George Berkeley Quotes

All those who write either explicitly or by insinuation against the dignity, freedom, and immortality of the human soul, may so far forth be justly said to unhinge the principles of morality, and destroy the means of making men reasonably virtuous.

A mind at liberty to reflect on its own observations, if it produce nothing useful to the world, seldom fails of entertainment to itself.

Others indeed may talk, and write, and fight about liberty, and make an outward pretence to it; but the free-thinker alone is truly free.

The most ingenious men are now agreed, that [universities] are only nurseries of prejudice, corruption, barbarism, and pedantry.

Of all men living [priests] are our greatest enemies. If it were possible, they would extinguish the very light of nature, turn the world into a dungeon, and keep mankind for ever in chains and darkness.

It is a mistake, to think the same thing affects both sight and touch.

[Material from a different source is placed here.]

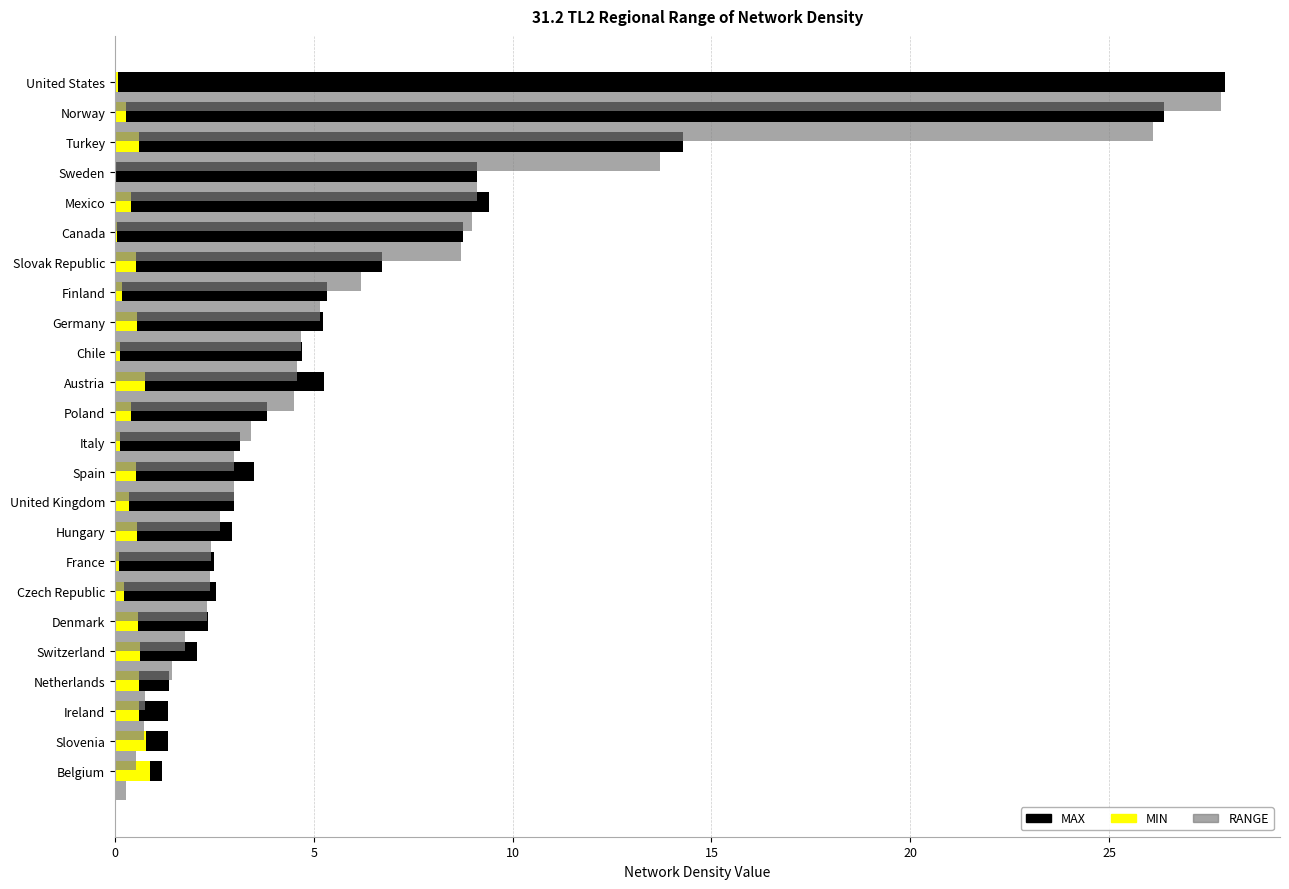

At which category is the sum across all series the highest?

United States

If the same angle or square, which is the object of touch, be also the object of vision, what should hinder the blind man, at first sight, from knowing it?

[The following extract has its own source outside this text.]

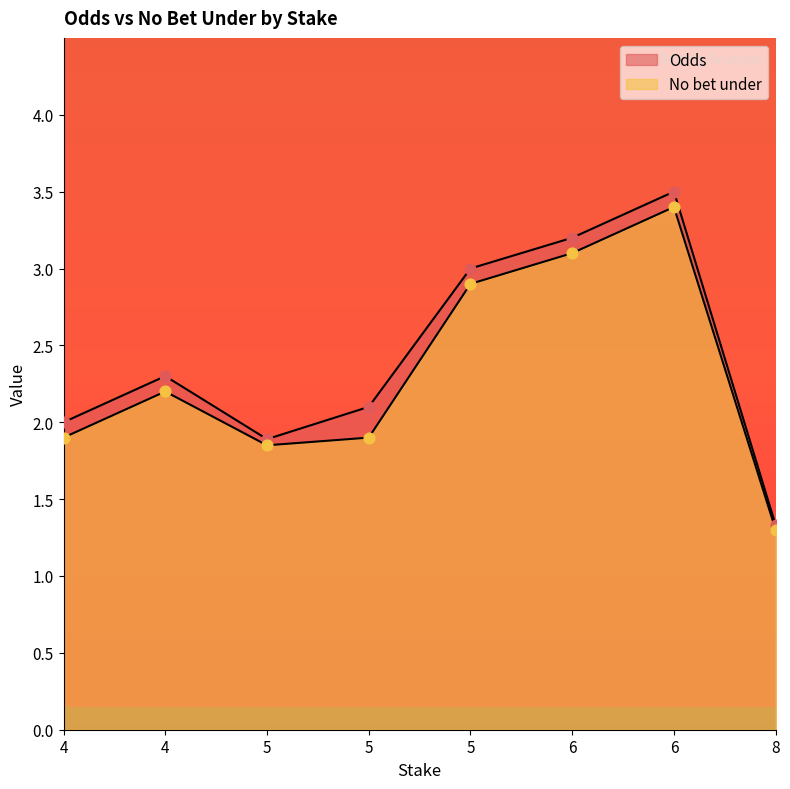

Is the value of No bet under at 4 greater than the value of Odds at 8?

Yes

There being in the make of an English mind a certain gloom and eagerness, which carries to the sad extreme; religion to fanaticism; free-thinking to atheism; liberty to rebellion.

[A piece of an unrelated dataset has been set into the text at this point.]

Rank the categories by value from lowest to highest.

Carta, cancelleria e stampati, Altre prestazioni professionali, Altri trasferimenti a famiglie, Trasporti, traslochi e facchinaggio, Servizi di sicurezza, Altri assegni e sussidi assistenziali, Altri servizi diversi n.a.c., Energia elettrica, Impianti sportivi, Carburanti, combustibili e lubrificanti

If we admit a thing so extraordinary as the creation of this world, it should seem that we admit something strange, and odd, and new to human apprehension, beyond any other miracle whatsoever.

To be is to be perceived [Esse est percipi].

All that stock of arguments [the skeptics] produce to depreciate our faculties, and make mankind appear ignorant and low, are drawn principally from this head, to wit, that we are under an invincible blindness as to the true and real nature of things.